Dr. Lucy Mapota, Director of Clinical Services at the Ministry of Health, acknowledges the budgetary constraints impacting drug availability.

“Our ministry’s budget ceiling limits our drug procurement. We prioritise based on immediate life-saving needs, which means some patients may not receive necessary medication,” she explains, outlining the challenges in addressing these drug shortages.

Dr. Mapota advocates for local drug manufacturing in Lesotho

While Dr. Mapota acknowledges that drug shortages in Lesotho are more seasonal than persistent, she emphasises that a key solution lies in “having enough budget.”

Moreover, she advocates for the local production of drugs.

“Lesotho is not manufacturing drugs, which is an avenue we haven’t explored. The benefits of producing our own drugs are manifold: we’d be aware of the demand and supply within the country, it would foster skill development, and ultimately, we could produce high-quality drugs,” she explains.

Dr. Mapota points out that the challenge often isn’t the absence of drugs internationally, but the need to ensure manufacturers meet safety and quality standards.

“There are situations where a drug is available, but we cannot procure it due to the manufacturer’s substandard quality or safety concerns. We must ensure that the side effects of drugs don’t lead to new health issues instead of curing existing ones,” she states.
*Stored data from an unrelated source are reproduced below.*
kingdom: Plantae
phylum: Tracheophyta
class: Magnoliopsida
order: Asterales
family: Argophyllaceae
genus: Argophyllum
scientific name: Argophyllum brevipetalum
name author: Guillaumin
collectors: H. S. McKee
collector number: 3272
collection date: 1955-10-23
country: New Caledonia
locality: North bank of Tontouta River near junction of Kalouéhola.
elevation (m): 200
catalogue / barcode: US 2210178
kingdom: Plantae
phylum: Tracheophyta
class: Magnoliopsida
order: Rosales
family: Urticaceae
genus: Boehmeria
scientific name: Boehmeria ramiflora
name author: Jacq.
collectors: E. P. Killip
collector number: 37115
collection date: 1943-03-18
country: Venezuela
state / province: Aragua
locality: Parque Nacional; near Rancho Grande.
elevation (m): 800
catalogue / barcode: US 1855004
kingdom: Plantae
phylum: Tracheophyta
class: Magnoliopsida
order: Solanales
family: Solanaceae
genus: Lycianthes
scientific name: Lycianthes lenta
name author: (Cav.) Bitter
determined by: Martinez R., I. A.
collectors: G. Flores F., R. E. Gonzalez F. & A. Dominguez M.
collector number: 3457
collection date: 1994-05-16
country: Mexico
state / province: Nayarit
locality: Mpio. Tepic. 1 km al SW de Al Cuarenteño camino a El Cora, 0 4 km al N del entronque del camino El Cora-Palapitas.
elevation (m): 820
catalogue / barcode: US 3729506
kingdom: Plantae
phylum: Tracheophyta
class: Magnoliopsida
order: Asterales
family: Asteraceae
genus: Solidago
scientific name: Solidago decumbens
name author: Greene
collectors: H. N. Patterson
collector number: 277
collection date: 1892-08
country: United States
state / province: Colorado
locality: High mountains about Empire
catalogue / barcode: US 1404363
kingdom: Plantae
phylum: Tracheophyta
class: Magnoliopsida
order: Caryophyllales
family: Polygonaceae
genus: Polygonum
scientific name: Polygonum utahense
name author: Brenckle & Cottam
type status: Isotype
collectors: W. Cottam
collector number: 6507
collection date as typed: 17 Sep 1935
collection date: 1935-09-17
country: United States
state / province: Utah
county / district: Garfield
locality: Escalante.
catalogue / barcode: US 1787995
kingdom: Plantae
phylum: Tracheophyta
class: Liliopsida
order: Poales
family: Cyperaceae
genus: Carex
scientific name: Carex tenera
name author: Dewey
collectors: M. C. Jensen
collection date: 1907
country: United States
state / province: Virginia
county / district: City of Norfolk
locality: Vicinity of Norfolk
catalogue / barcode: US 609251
Inquiring about Lesotho’s hesitance to venture into drug production, Dr. Mapota references the recent Lesotho Medicines and Medical Devices Control Act of 2023.

“The absence of relevant policies often hinders progress. With the enactment of the Medicines Act, we’ve laid the foundation for drug manufacturing. What remains is for the Ministry of Health to establish the necessary structures and regulations.

“This Act paves the way for companies to manufacture drugs locally. Additionally, there’s a need to expand our pharmaceutical department within the Ministry, which is currently quite limited,” Dr. Mapota concludes.